Officials have launched a raft of measures to tackle the housing bubble. Is it enough?

I mentioned in a post last month the growing pressure on the Chinese government to act to prevent the economy overheating. Well, talk of a dangerous housing bubble has only grown since then after figures showed that urban property inflation climbed to 11.7 percent in the year to March, from 10.7 percent a month earlier.

The property market has been described officials as one of the biggest economic challenges facing the country. But officials also undoubtedly have an eye on the social implications of surging property prices—a lack of affordable housing for low income workers moving to the cities is bound to be cause for concern, while the red hot market is pricing much of the middle class out of the market.

The government has already unveiled measures over the past week to curb prices, which the China Daily described Monday as a ticking time bomb. Among these measures (which seem mostly aimed at deterring speculative buyers from taking out mortgages) is an increase in the minimum down payment for purchases of a second home to 50 percent from 40 percent, and the setting of a minimum floor for mortgage lending of 1.1 times the benchmark lending rate.

Along with these policy measures appears to have come a government publicity push. The dramatic China Daily time bomb reference being one example, and the comments carried in official financial newspaper the China Securities Journal suggesting that some short-term pain is necessary being another.

Reporting on the China Securities Journal article, Reuters says:

‘Tough new measures announced in the past week have wiped out 240 billion yuan ($35 billion) in the market value of listed developers and the damage will spread to related industries, the newspaper said.

‘But this is a necessary price to pay to head off an “all-citizen house-buying boom,” the commentary said.
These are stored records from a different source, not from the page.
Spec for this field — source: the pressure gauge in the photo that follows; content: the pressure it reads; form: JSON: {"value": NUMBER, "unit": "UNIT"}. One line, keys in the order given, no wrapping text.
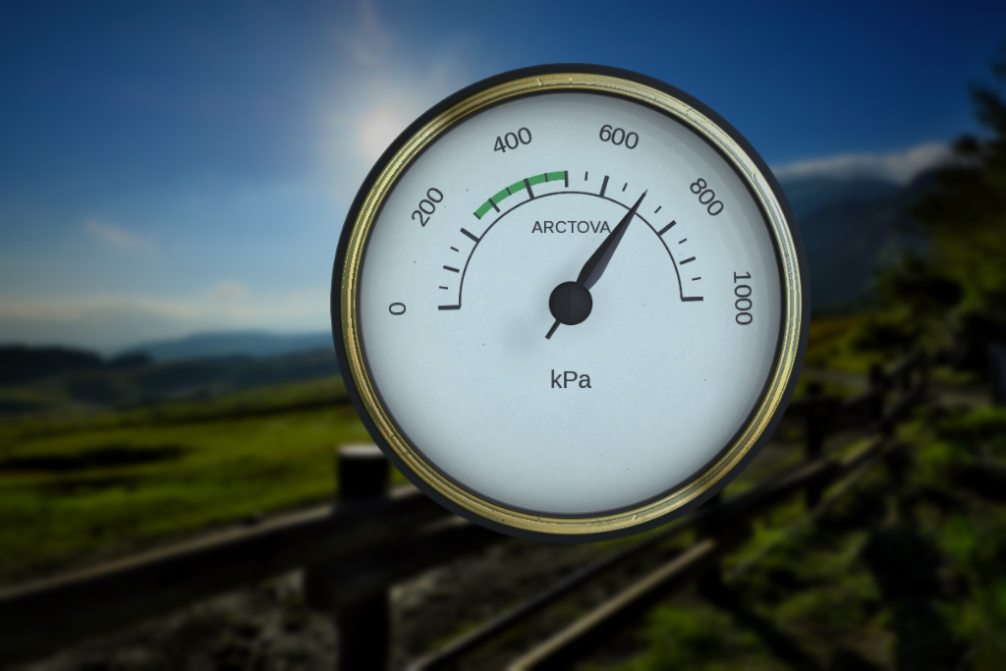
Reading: {"value": 700, "unit": "kPa"}
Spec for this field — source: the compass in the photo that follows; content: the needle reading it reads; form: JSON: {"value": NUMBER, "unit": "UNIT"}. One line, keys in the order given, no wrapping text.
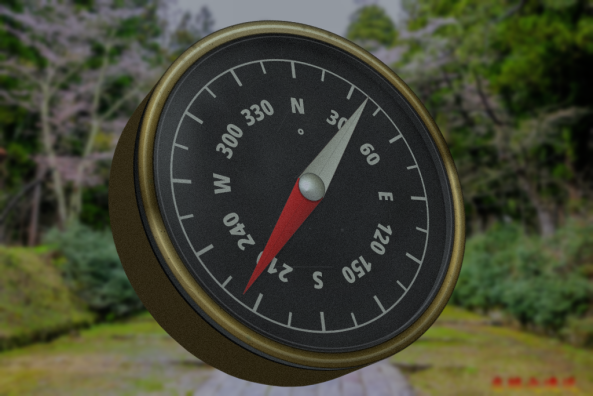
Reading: {"value": 217.5, "unit": "°"}
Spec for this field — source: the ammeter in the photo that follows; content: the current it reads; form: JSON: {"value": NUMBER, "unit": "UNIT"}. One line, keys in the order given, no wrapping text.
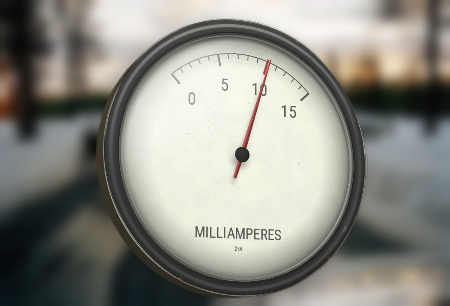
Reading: {"value": 10, "unit": "mA"}
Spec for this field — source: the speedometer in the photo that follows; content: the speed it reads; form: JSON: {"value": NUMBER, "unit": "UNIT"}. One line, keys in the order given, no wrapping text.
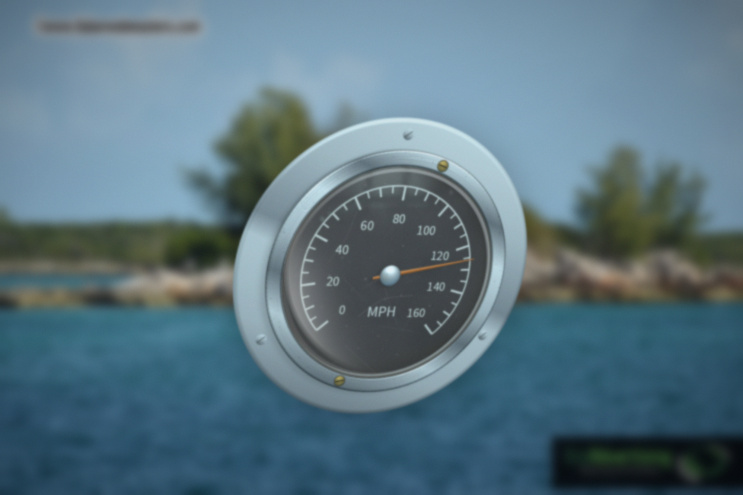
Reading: {"value": 125, "unit": "mph"}
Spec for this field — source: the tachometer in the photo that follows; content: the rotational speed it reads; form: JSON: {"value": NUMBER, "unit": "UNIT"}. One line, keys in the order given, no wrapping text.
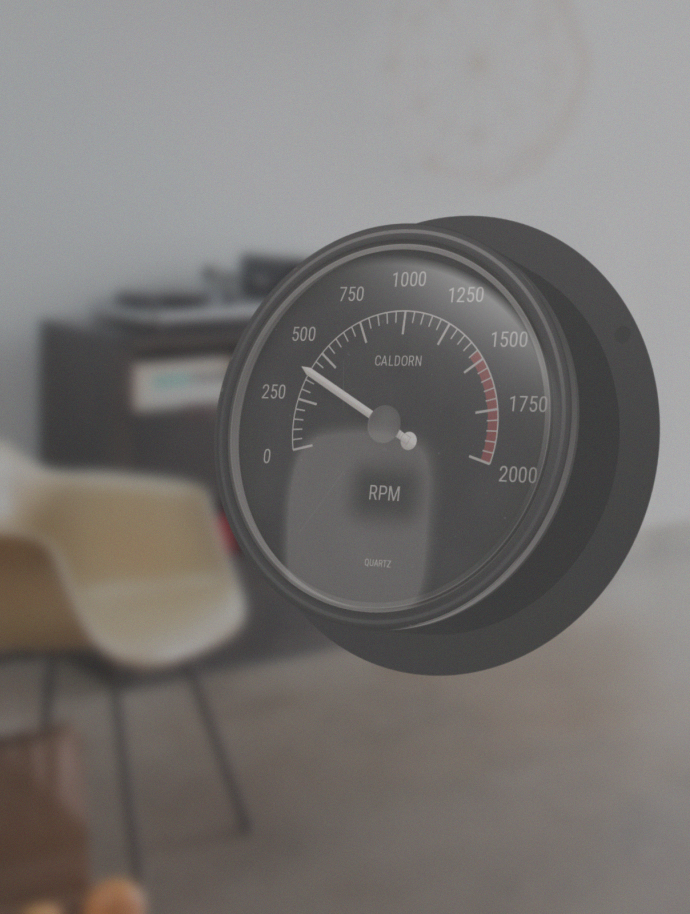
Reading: {"value": 400, "unit": "rpm"}
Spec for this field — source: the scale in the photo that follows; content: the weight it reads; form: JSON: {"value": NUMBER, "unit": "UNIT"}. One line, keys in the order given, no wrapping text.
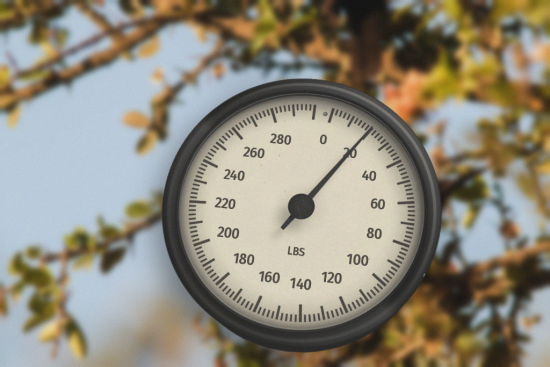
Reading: {"value": 20, "unit": "lb"}
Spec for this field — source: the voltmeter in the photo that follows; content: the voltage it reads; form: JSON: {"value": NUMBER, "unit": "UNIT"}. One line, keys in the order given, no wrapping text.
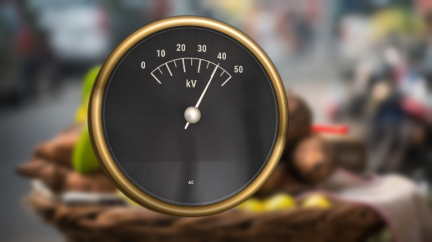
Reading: {"value": 40, "unit": "kV"}
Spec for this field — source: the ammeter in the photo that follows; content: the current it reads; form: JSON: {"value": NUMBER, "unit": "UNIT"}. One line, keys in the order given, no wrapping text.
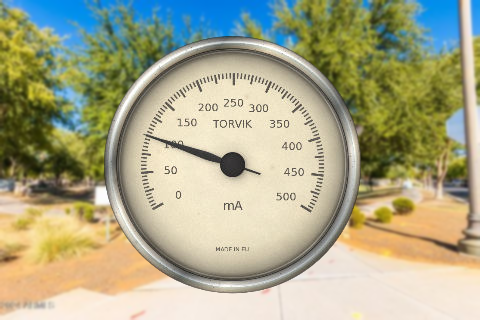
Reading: {"value": 100, "unit": "mA"}
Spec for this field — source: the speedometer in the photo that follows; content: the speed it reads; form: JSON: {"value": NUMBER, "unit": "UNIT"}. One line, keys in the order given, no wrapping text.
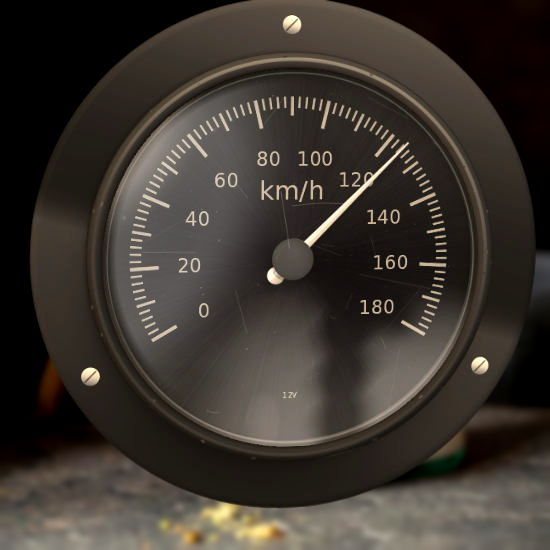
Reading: {"value": 124, "unit": "km/h"}
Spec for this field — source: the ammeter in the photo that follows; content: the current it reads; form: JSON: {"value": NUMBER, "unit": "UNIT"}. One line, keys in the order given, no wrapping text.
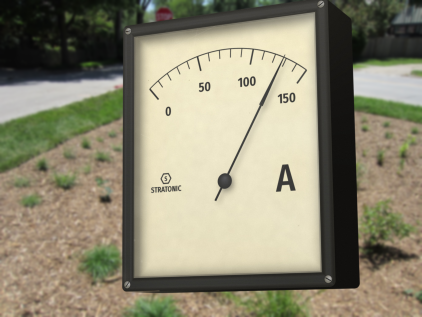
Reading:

Left unchecked, it would distort the economy by suppressing much-needed consumption as people put so much of their savings into property.’

And the short-term pain is far from over, with speculation growing about possible further curbs, including a property tax.

Andy Xie, a Shanghai-based economist, thinks the government will need to take more drastic action, including a big hike in interest rates. Writing in Caixin, Xie argued yesterday:

‘China should quickly raise interest rates by 2 percentage points; current rates are ridiculously low. When this is the case for too long, it leads to a property bubble, resource misallocation, and, eventually, a financial crisis.

‘China’s interest rates are probably five percentage points too low. Yuan appreciation expectations have provided money holders with a substitute for interest rates. Indeed, such expectations have driven up yuan demand so rapidly that the central bank has increased its foreign exchange reserves three times, to US$ 2.4 trillion, in the past five years. China’s asset prices have risen by about the same magnitude. Inflation has followed.’

A big quick rise like this seems unlikely, but the fact that the government is apparently nudging official media to talk of the threat of social unrest underscores the seriousness with which officials view the problem.